CBS News' David Begnaud Opens Up About Overcoming Tourette's Syndrome

David Begnaud is opening up about how he overcame adversity after having Tourette’s Syndrome as a child.

“I still have tics today,” the CBS News correspondent tells PEOPLE Now’s Jeremy Parsons, adding that sometimes editors will be able to pick up on that when working on his stories.

“I’ll kind of do this with my mouth,” he explains, demonstrating the subtle movement. “It’s little tics. I forget about them.”

According to the Mayo Clinic, Tourette’s syndrome is a disorder “that involves repetitive movements or unwanted sounds (tics) that can’t be easily controlled.” The tics typically begin to manifest between the ages of 2 and 15, and males are three to four times more likely to develop the disorder than females.

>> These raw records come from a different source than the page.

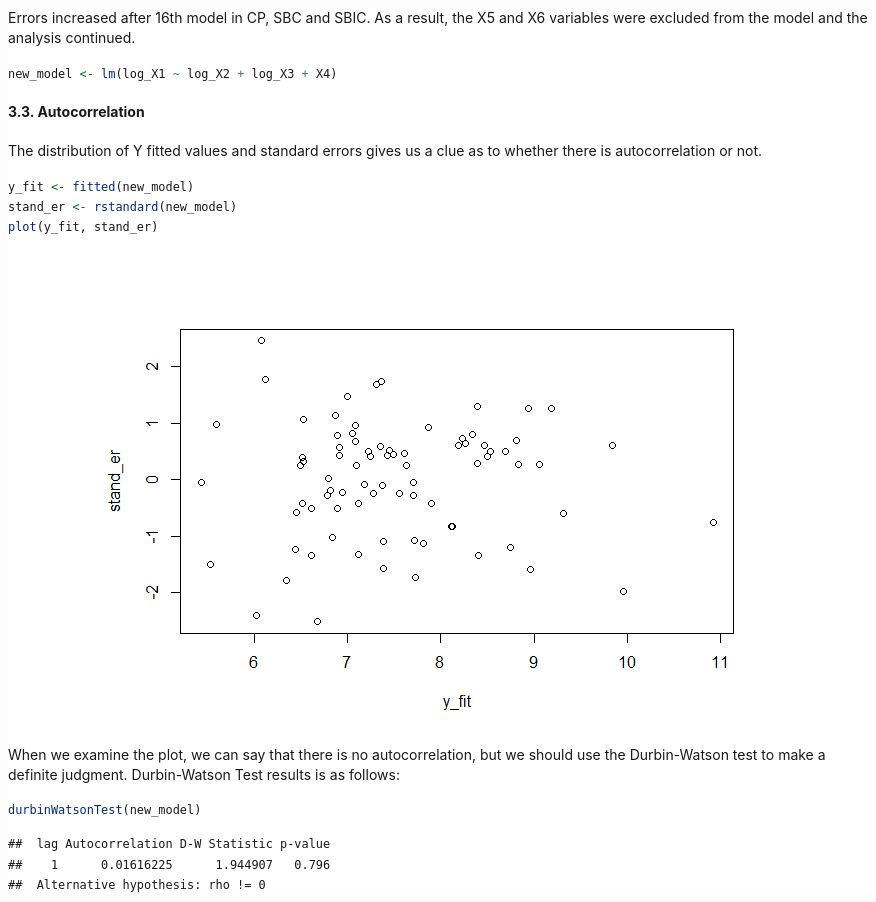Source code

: Errors increased after 16th model in CP, SBC and SBIC. 
As a result, the X5 and X6 variables were excluded from the model and the analysis continued. 


```r
new_model <- lm(log_X1 ~ log_X2 + log_X3 + X4)
```

#### **3.3. Autocorrelation**

The distribution of Y fitted values and standard errors gives us a clue as to whether there is autocorrelation or not.


```r
y_fit <- fitted(new_model)
stand_er <- rstandard(new_model)
plot(y_fit, stand_er)
```

<img src="regression_files/figure-html/autocor-1.png" style="display: block; margin: auto;" />

When we examine the plot, we can say that there is no autocorrelation, but we should use the Durbin-Watson test to make a definite judgment. 
Durbin-Watson Test results is as follows:


```r
durbinWatsonTest(new_model)
```

```
##  lag Autocorrelation D-W Statistic p-value
##    1      0.01616225      1.944907   0.796
##  Alternative hypothesis: rho != 0
```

Begnaud says on PEOPLE Now that one day, when his dad had come to watch him “anchor a morning show in Lafayette,” the journalist “was ticing during the commercial break.”

However, “as soon as the camera came on it all stopped,” he remembered, adding that his father pointed out that there’s something about Begnaud’s job that pushes his Tourette’s to the background.

The CBS News correspondent was bullied as child, which he attributes to being both gay and having Tourette’s.

“It was debilitating as a child,” he shares. “I changed schools 5 times. I was homeschooled. I was given blood pressure medication, which they thought would help.”

Although Begnaud explains that his childhood is the one aspect of his life he’d never want to relive, “I’m not wounded by it.”

“I don’t harbor resentment,” he remarks.

“Every person who sends me a message today apologizing for how they treated me as a kid, listen, we’re good. We’re game. Learn that going forward and teach your kids that kind of acceptance towards others. Pay that forward,” he adds.